Já sei que impugnariam o meu projeto, apontando-lhe mil inconvenientes, entre os quais o de provocar a anarquia governamental e legislativa, pois não haveria um só presidente, e sim talvez milhões, dada a tendência de muito eleitor a votar em si mesmo, o que se repetiria para a eleição para governadores, senadores, deputados, prefeitos e vereadores. Podendo até dar-se o caso de um mesmo indivíduo eleger-se simultaneamente para todas essas funções. Como governar, como elaborar leis desta maneira?

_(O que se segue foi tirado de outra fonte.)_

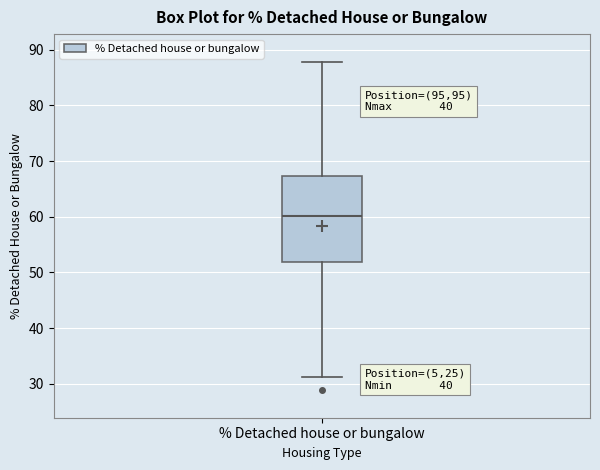

Transcribe this box plot: give where the median line is, the range the box spans, and where the two whiskers end, as read against the y-axis. The values are not printed on the chart, so give them approximately, as read against the axis.

median 60, box 52 to 67, whiskers 31 to 88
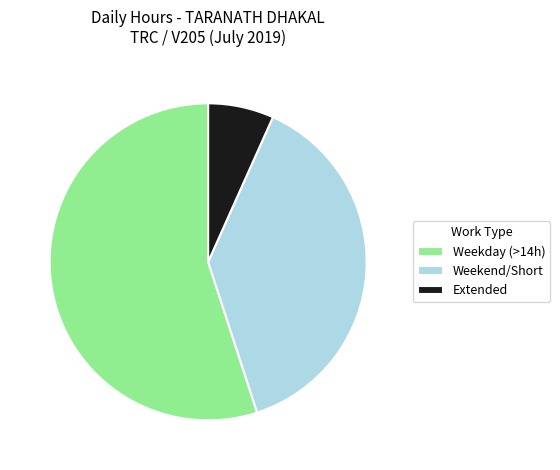

Which category has the biggest portion of the pie?

Weekday (>14h)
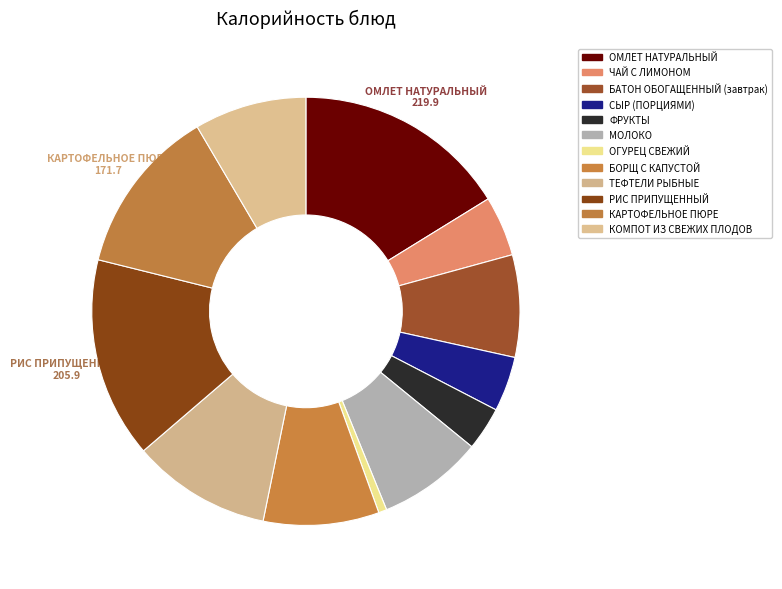

Does any single category account for the majority?

No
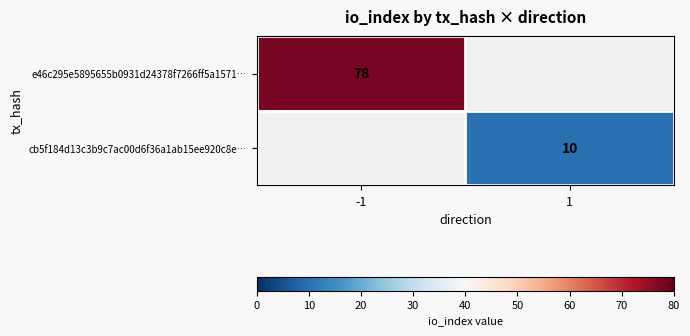

At how many categories does at least one series exceed 62?

1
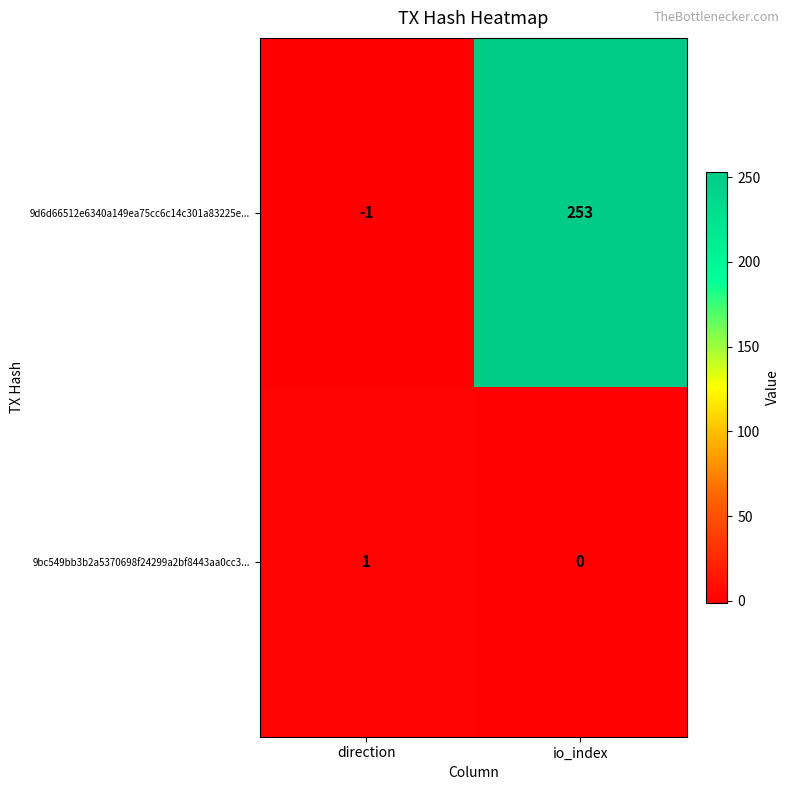

At how many categories does at least one series exceed 179?

1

Bem, eu já previa esta objeção principal, como tantas outras, e afirmo que a explanação da ideia fará com que ela rutile em seu justo e convincente esplendor. Os órgãos políticos assim constituídos não trariam a menor perturbação à vida do país. Pelo contrário, só poderiam ofertar-lhe benefícios, pela soma de boas influências de cada eleito, no ânimo de seu respectivo eleitor. A democracia funcionando dentro de nós, com eficácia, e não supostamente do lado de fora, sujeita a esbarrões e desvios. Nisso consiste a beleza do meu sistema. 

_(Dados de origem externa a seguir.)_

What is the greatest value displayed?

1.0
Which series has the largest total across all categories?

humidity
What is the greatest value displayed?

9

Eu, por exemplo, me daria o prazer, ou o privilégio, de ser governado em 1° de janeiro por mestre Alceu Amoroso Lima. Para renovação da alegria, meu presidente no dia 2 seria Maria Clara Machado (Que diabo, então mulher inteligente não pode assumir o posto?) Depois seria a vez de César Lates, Vinícius de Moraes, Paulo Duarte, Prudente de Morais, neto, essa folha-de-malva que se chama Henriqueta Lisboa, Aliomar Baleeiro, Luis da Camara Cascudo, Fayga Ostrower, Pedro Nava, Francisco Mignone, Enrico Bianco, Eliseth Cardoso, Orígenes Lessa, Fernanda Montenegro ... Tudo gente boa, de respeito. E de imaginação. Estes, e outros assim, os meus presidentes ao longo do ano. Meus vizinhos escolheriam os deles.

Ninguém brigando por motivo de ambição. Em santa paz, cada qual seria governado, orientado, instigado pela figura de sua dileção. Por serem de jurisdição limitada ao âmbito das pessoas que os elegessem, não colidiriam entre si tantos presidentes, situados na extensão infinita ( e mínima) de nossas preferências pessoais. Todos nós, eleitores, nos sentiríamos impelidos, na esfera individual, a fazer o melhor possível, sob esse comando abstrato. E vivendo e trabalhando cada um de nós ao influxo de tal regência moral, este seria um país que não precisaria criar calos nos pé e na alma para ir pra frente.

Bem, insistirão ainda os opositores: E quem governaria de fato o Brasil, quem faria leis para serem realmente executadas? Ora, pergunta vã. Se na prática tais poderes podem ser concentrados numa só pessoa, minha proposta consiste apenas em estender esta faculdade, no plano ideal, que também conta, a todos os integrantes da comunidade. Sem bulha nem ameaça à segurança nacional, e com plena consciência de todo mundo.